§ ENTRIES SHOWN
• • • •
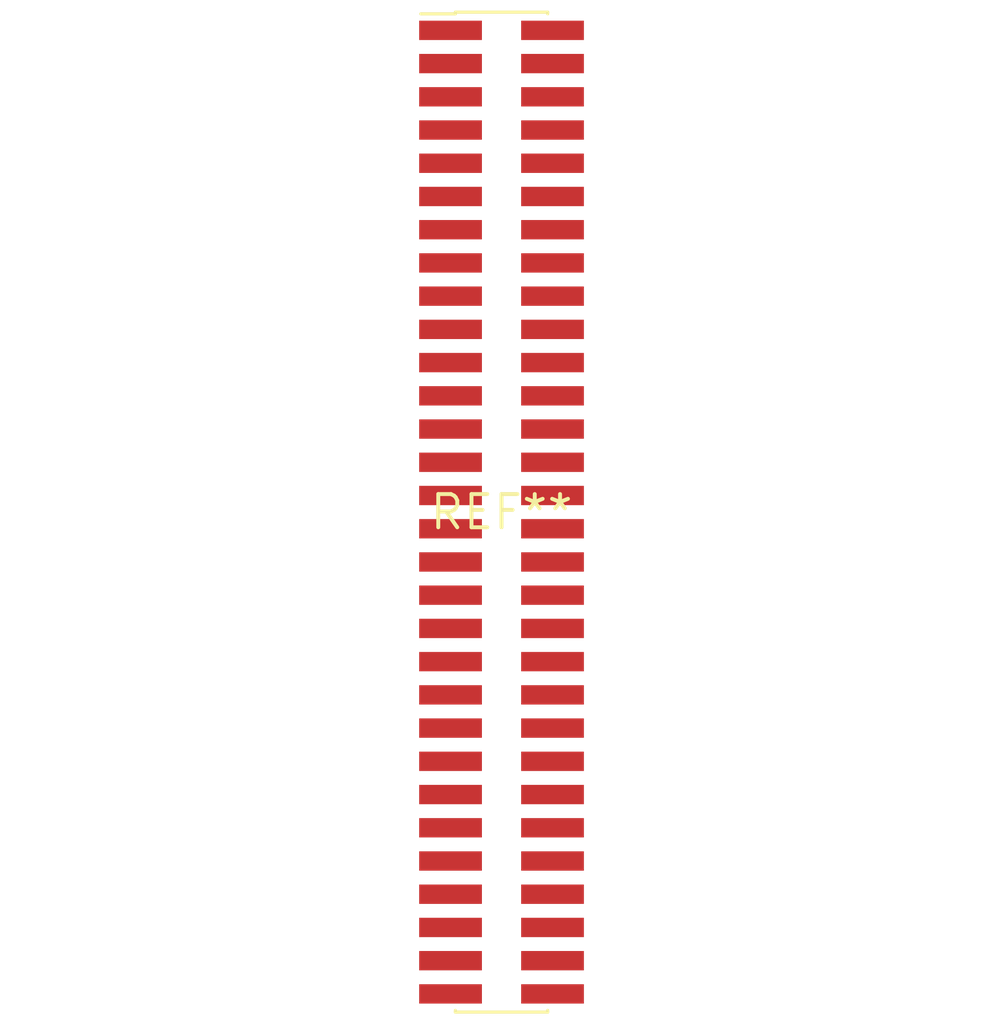
<source format=kicad_pcb>
(kicad_pcb (version 20240108) (generator pcbnew)

  (general
    (thickness 1.6)
  )

  (paper "A4")
  (layers
    (0 "F.Cu" signal)
    (31 "B.Cu" signal)
    (32 "B.Adhes" user "B.Adhesive")
    (33 "F.Adhes" user "F.Adhesive")
    (34 "B.Paste" user)
    (35 "F.Paste" user)
    (36 "B.SilkS" user "B.Silkscreen")
    (37 "F.SilkS" user "F.Silkscreen")
    (38 "B.Mask" user)
    (39 "F.Mask" user)
    (40 "Dwgs.User" user "User.Drawings")
    (41 "Cmts.User" user "User.Comments")
    (42 "Eco1.User" user "User.Eco1")
    (43 "Eco2.User" user "User.Eco2")
    (44 "Edge.Cuts" user)
    (45 "Margin" user)
    (46 "B.CrtYd" user "B.Courtyard")
    (47 "F.CrtYd" user "F.Courtyard")
    (48 "B.Fab" user)
    (49 "F.Fab" user)
    (50 "User.1" user)
    (51 "User.2" user)
    (52 "User.3" user)
    (53 "User.4" user)
    (54 "User.5" user)
    (55 "User.6" user)
    (56 "User.7" user)
    (57 "User.8" user)
    (58 "User.9" user)
  )

  (setup
    (pad_to_mask_clearance 0)
    (pcbplotparams
      (layerselection 0x00010fc_ffffffff)
      (plot_on_all_layers_selection 0x0000000_00000000)
      (disableapertmacros false)
      (usegerberextensions false)
      (usegerberattributes false)
      (usegerberadvancedattributes false)
      (creategerberjobfile false)
      (dashed_line_dash_ratio 12.000000)
      (dashed_line_gap_ratio 3.000000)
      (svgprecision 4)
      (plotframeref false)
      (viasonmask false)
      (mode 1)
      (useauxorigin false)
      (hpglpennumber 1)
      (hpglpenspeed 20)
      (hpglpendiameter 15.000000)
      (dxfpolygonmode false)
      (dxfimperialunits false)
      (dxfusepcbnewfont false)
      (psnegative false)
      (psa4output false)
      (plotreference false)
      (plotvalue false)
      (plotinvisibletext false)
      (sketchpadsonfab false)
      (subtractmaskfromsilk false)
      (outputformat 1)
      (mirror false)
      (drillshape 1)
      (scaleselection 1)
      (outputdirectory "")
    )
  )

  (net 0 "")

  (footprint "PinHeader_2x30_P1.27mm_Vertical_SMD" (layer "F.Cu") (at 0 0))

)

</source>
• • • •
§ TASK TO COMPLETE
What the task needs is the material above repeated exactly, pictures excepted.

§ EXPECTED ANSWER
<source format=kicad_pcb>
(kicad_pcb (version 20240108) (generator pcbnew)

  (general
    (thickness 1.6)
  )

  (paper "A4")
  (layers
    (0 "F.Cu" signal)
    (31 "B.Cu" signal)
    (32 "B.Adhes" user "B.Adhesive")
    (33 "F.Adhes" user "F.Adhesive")
    (34 "B.Paste" user)
    (35 "F.Paste" user)
    (36 "B.SilkS" user "B.Silkscreen")
    (37 "F.SilkS" user "F.Silkscreen")
    (38 "B.Mask" user)
    (39 "F.Mask" user)
    (40 "Dwgs.User" user "User.Drawings")
    (41 "Cmts.User" user "User.Comments")
    (42 "Eco1.User" user "User.Eco1")
    (43 "Eco2.User" user "User.Eco2")
    (44 "Edge.Cuts" user)
    (45 "Margin" user)
    (46 "B.CrtYd" user "B.Courtyard")
    (47 "F.CrtYd" user "F.Courtyard")
    (48 "B.Fab" user)
    (49 "F.Fab" user)
    (50 "User.1" user)
    (51 "User.2" user)
    (52 "User.3" user)
    (53 "User.4" user)
    (54 "User.5" user)
    (55 "User.6" user)
    (56 "User.7" user)
    (57 "User.8" user)
    (58 "User.9" user)
  )

  (setup
    (pad_to_mask_clearance 0)
    (pcbplotparams
      (layerselection 0x00010fc_ffffffff)
      (plot_on_all_layers_selection 0x0000000_00000000)
      (disableapertmacros false)
      (usegerberextensions false)
      (usegerberattributes false)
      (usegerberadvancedattributes false)
      (creategerberjobfile false)
      (dashed_line_dash_ratio 12.000000)
      (dashed_line_gap_ratio 3.000000)
      (svgprecision 4)
      (plotframeref false)
      (viasonmask false)
      (mode 1)
      (useauxorigin false)
      (hpglpennumber 1)
      (hpglpenspeed 20)
      (hpglpendiameter 15.000000)
      (dxfpolygonmode false)
      (dxfimperialunits false)
      (dxfusepcbnewfont false)
      (psnegative false)
      (psa4output false)
      (plotreference false)
      (plotvalue false)
      (plotinvisibletext false)
      (sketchpadsonfab false)
      (subtractmaskfromsilk false)
      (outputformat 1)
      (mirror false)
      (drillshape 1)
      (scaleselection 1)
      (outputdirectory "")
    )
  )

  (net 0 "")

  (footprint "PinHeader_2x30_P1.27mm_Vertical_SMD" (layer "F.Cu") (at 0 0))

)

</source>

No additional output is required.